Rapid Recovery from Robot Failures in Multi-Robot Visibility-Based Pursuit-Evasion

TL;DR

This paper presents a rapid recovery algorithm for multi-robot pursuit-evasion in polygonal spaces, enabling pursuer teams to quickly adapt and replan after robot failures, improving resilience in visibility-based pursuit tasks.

Contribution

The paper introduces a novel replanning algorithm that leverages previous search information to quickly recover from robot failures in pursuit-evasion scenarios.

Findings

The proposed method recovers from robot failures faster than baseline planning from scratch.

Quantitative results demonstrate improved resilience and efficiency in pursuit tasks.
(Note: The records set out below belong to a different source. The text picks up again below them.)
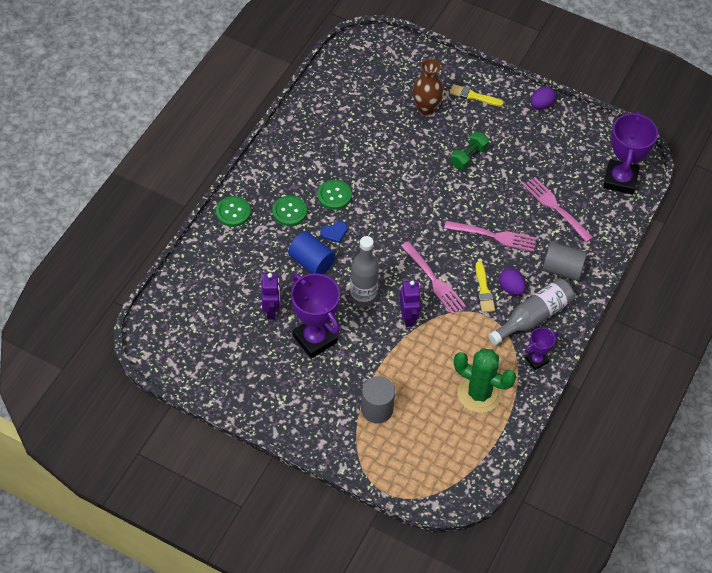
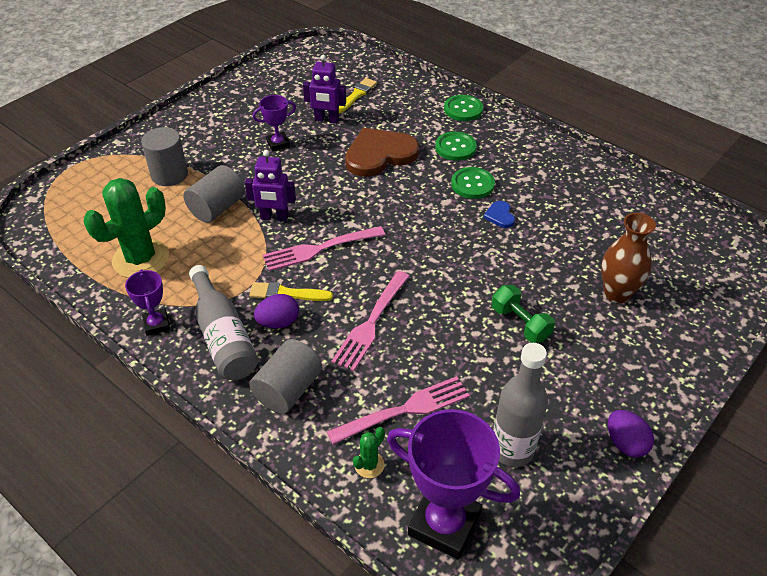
camera: 105 degrees right, 10 degrees down
blue cylinder [288,231,336,275] -> brown heart [345,128,419,177]
purple trophy [291,273,340,358] -> purple trophy [253,95,296,152], size x0.52
blue heart [320,221,347,243] -> blue heart moved to [483,201,515,228]
grey bottle [350,236,379,307] -> grey bottle moved to [493,343,548,467]
yellow brush [450,84,504,106] -> yellow brush moved to [339,78,377,114]
none -> grey cylinder [183,165,245,223]
none -> green cactus [353,427,385,478]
The approach effectively utilizes prior search data to reduce replanning time.

Abstract

This paper addresses the visibility-based pursuit-evasion problem where a team of pursuer robots operating in a two-dimensional polygonal space seek to establish visibility of an arbitrarily fast evader. This is a computationally challenging task for which the best known complete algorithm takes time doubly exponential in the number of robots. However, recent advances that utilize sampling-based methods have shown progress in generating feasible solutions. An aspect of this problem that has yet to be explored concerns how to ensure that the robots can recover from catastrophic failures which leave one or more robots unexpectedly incapable of continuing to contribute to the pursuit of the evader. To address this issue, we propose an algorithm that can rapidly recover from catastrophic failures. When such failures occur, a replanning occurs, leveraging both the information retained from the previous iteration and the partial progress of the search completed before the failure to generate a new motion strategy for the reduced team of pursuers. We describe an implementation of this algorithm and provide quantitative results that show that the proposed method is able to recover from robot failures more rapidly than a baseline approach that plans from scratch.